### Working data:
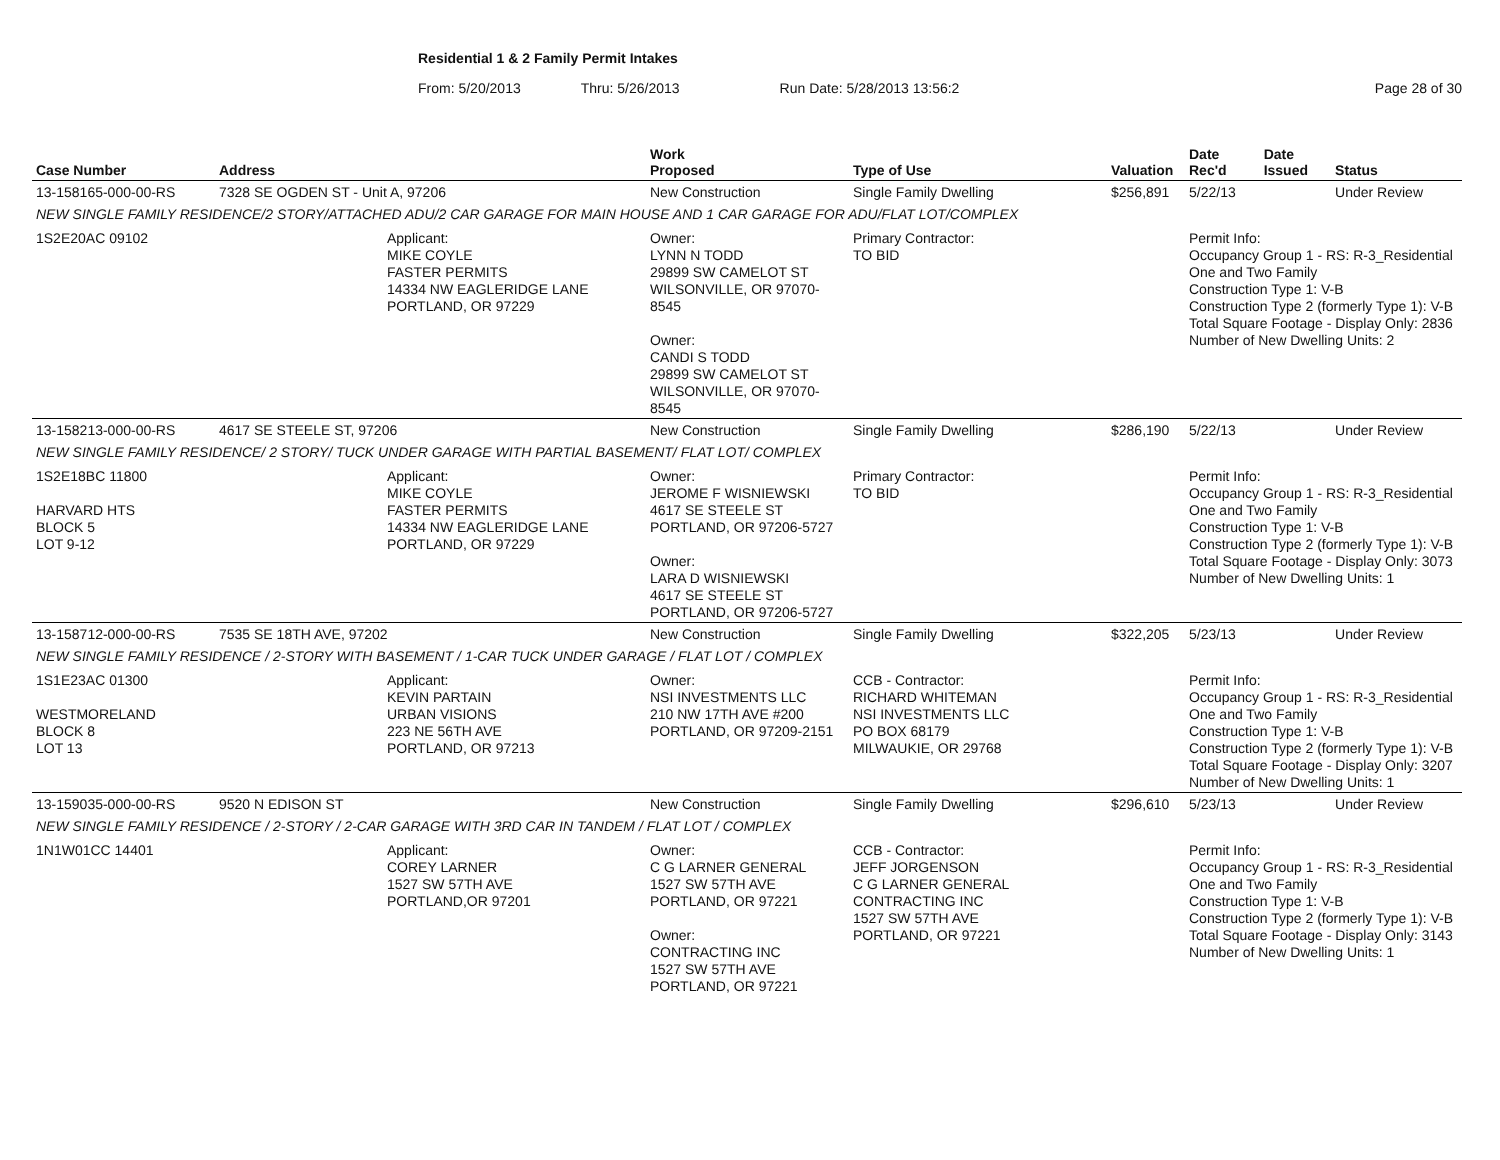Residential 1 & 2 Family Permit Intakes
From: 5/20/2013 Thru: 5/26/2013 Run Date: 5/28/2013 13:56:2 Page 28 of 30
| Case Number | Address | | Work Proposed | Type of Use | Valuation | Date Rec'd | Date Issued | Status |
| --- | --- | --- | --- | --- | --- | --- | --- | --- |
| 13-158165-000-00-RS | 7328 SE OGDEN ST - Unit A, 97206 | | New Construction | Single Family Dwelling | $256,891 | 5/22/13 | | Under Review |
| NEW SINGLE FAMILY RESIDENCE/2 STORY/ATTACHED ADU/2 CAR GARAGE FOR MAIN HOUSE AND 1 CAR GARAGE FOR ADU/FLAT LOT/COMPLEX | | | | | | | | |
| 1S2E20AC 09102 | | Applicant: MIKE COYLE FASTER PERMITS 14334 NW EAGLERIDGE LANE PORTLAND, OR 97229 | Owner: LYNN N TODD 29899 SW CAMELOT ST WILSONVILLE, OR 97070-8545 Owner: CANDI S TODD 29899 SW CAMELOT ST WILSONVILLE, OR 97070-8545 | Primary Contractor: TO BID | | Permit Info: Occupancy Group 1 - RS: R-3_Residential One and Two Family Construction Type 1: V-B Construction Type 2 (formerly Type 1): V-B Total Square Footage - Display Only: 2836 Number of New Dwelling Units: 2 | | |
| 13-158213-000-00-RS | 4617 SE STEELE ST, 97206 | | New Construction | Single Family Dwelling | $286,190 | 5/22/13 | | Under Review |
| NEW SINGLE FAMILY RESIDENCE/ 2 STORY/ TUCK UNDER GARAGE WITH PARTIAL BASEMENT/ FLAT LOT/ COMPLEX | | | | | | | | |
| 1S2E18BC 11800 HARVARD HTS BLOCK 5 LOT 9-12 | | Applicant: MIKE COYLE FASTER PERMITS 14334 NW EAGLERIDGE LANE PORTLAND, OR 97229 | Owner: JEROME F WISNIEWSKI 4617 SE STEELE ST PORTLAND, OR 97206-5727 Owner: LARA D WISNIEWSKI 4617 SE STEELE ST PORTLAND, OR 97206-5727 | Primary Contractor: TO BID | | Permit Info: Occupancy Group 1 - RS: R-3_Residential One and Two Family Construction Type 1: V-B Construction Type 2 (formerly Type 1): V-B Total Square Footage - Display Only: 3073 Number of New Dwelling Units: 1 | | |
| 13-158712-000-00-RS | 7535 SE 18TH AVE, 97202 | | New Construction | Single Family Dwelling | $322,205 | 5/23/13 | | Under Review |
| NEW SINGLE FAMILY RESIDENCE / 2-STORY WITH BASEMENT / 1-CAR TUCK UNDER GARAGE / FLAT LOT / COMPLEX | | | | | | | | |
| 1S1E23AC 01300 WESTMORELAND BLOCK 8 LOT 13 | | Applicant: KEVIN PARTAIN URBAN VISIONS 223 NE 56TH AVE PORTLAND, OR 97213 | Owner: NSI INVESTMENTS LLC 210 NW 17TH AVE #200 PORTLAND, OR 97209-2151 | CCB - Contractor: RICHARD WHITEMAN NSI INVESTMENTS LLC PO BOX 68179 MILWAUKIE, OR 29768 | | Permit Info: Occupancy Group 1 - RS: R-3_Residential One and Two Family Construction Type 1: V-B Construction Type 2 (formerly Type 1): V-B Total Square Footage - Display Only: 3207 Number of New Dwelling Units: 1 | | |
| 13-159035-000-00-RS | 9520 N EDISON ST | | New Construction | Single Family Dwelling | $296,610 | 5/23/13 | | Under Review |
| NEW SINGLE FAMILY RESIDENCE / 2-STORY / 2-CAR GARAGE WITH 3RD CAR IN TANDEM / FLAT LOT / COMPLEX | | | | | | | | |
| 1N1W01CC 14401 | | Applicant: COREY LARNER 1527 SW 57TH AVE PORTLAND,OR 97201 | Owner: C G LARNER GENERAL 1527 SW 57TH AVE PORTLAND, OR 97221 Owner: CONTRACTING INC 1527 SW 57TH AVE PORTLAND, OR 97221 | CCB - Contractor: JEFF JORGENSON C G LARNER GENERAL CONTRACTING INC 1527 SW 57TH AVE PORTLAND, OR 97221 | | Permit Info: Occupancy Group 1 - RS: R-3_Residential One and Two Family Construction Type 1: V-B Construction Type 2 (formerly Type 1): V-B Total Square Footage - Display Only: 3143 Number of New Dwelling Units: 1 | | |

### Your objective:
Write out exactly the lines that fall from the line with "Units: 2 | | |" to the line with "FAMILY RESIDENCE/ 2" in the records above, keeping both ends.

### Exercise answer:
| 1S2E20AC 09102 | | Applicant: MIKE COYLE FASTER PERMITS 14334 NW EAGLERIDGE LANE PORTLAND, OR 97229 | Owner: LYNN N TODD 29899 SW CAMELOT ST WILSONVILLE, OR 97070-8545 Owner: CANDI S TODD 29899 SW CAMELOT ST WILSONVILLE, OR 97070-8545 | Primary Contractor: TO BID | | Permit Info: Occupancy Group 1 - RS: R-3_Residential One and Two Family Construction Type 1: V-B Construction Type 2 (formerly Type 1): V-B Total Square Footage - Display Only: 2836 Number of New Dwelling Units: 2 | | |
| 13-158213-000-00-RS | 4617 SE STEELE ST, 97206 | | New Construction | Single Family Dwelling | $286,190 | 5/22/13 | | Under Review |
| NEW SINGLE FAMILY RESIDENCE/ 2 STORY/ TUCK UNDER GARAGE WITH PARTIAL BASEMENT/ FLAT LOT/ COMPLEX | | | | | | | | |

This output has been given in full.